### Selected passage
_ _ _ _

And yet the appearance of these titles can’t help but strike an elegiac note—their introductions, blurbs, the fact that both books were published by university presses, even Kehr’s characterization of his current position at The New York Times as more historian than critic present them as a mournful recollection of a time when movies and pop music with serious ambition carried a significance that they no longer do.
There is also cultural plate tectonics. The ground has shifted: rock and movies have moved away from the center and no longer constitute the territory upon which the culture expresses itself. Rock fashion, rock attitude and rock energy, which have comprised the pre-eminent force in our culture since Elvis, have evolved to the point where they’re no longer tethered to the music that created them. Rock and roll began as an anti-authoritarian subculture, but it has become so thoroughly absorbed into the mainstream that it’s no longer dangerous or weird; it’s merely a middle-class career option. This has left rock fashion and rock energy free to attach themselves to other things both fringe and mainstream—extreme sports, video games …
… And food. The Food Network today is what MTV was in the 80’s, creating mainstream pop stars like Mario Batali and Rachel Ray. Genial populists like Guy Fieri, who hosts Diners, Drive-Ins and Dives, and the Travel Channel’s Fieri knockoff, Adam Richman, star of Man vs. Food, provide the armchair pleasures and hard-knock chronicles of life on the road that heartland rockers in the Springsteen-Seeger mode once did; high-wire molecular gastronomists like Ferran Adria embody the excitement once supplied by Sonic Youth-style art-rock. The vocabulary and values of Chowhound’s food writers—particularly the valorization of a somewhat problematically constructed “authenticity”—has been assimilated straight from the rock-critical lexicon. If The Villiage Voice’s marquee culture writer was once Robert Christgau, the Dean of Rock Critics, its new one is food critic Robert Sietsema. And it’s no accident that the Pulitzer for criticism in 2007 was awarded to the adventurous Los Angeles alt-weekly food scribe Jonathan Gold (or that both Mr. Gold and Mr. Sietsema used to be rock musicians), and that when Sam Sifton left his post as Culture Editor of The New York Times, he did so to become the paper’s chief food critic.

_ _ _ _

### Input data

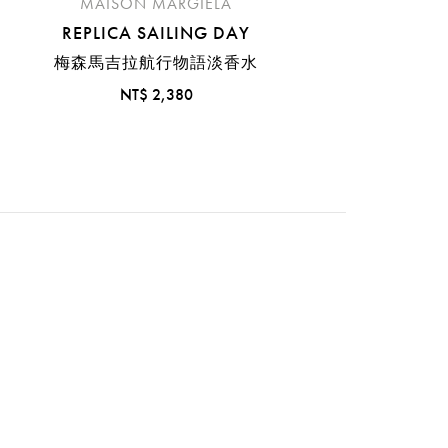
MAISON MARGIELA
REPLICA SAILING DAY
梅森馬吉拉航行物語淡香水
NT$ 2,380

_ _ _ _

### What is required
Carry on the piece about food taking over rock's place in the culture, starting after its last sentence.

### Output below
Meanwhile, see if you can name a film since The Matrix that’s had any kind of influence on global fashion or visual style. Cinema’s position has been taken up by interior design, particularly of hotels, restaurants and public spaces. A new generation of impresarios—people like Andre Balazs, Sean McPherson, Alexander Calderwood—possesses the aura and mystique that formerly surrounded great film directors. These visionaries imbue their establishments with an increasingly sophisticated and cinematic sense of narrativity; to merely set foot in them is to enter an elaborate fantasy. A generation ago, New York hipsters might have patronized fusty places like the Algonquin or the Carlyle out of a sense of retro irony, but today, Mr. Balazs’s Standard and Mr. Calderwood’s Ace Hotel are magnets for the local creative and entrepreneurial elite. These and other places like them have become tastemaking and stylesetting epicenters; it’s no accident that Sofia Coppola is making movies about Los Angeles’s Chateau Marmont, or that the charismatic character Chuck Bass on Gossip Girl owns and operates a sleek Sean McPhersonesque hotel.
Rock and film, meanwhile, now share cultural space with literary fiction; they are niche forms. To say that they were once communal, populist forces with the ability to “change history” may carry false promises—Ms. Willis’s decision to quit rock writing after 1975 was at least partly attributable to her belief that rock had been co-opted by high culture and was no longer an effective vessel for social and political ideas—but they once were the animating forces behind how our world looked and felt.
Today that energy comes from elsewhere. It merely awaits chroniclers as perspicacious and aware as Ms. Willis and Mr. Kehr.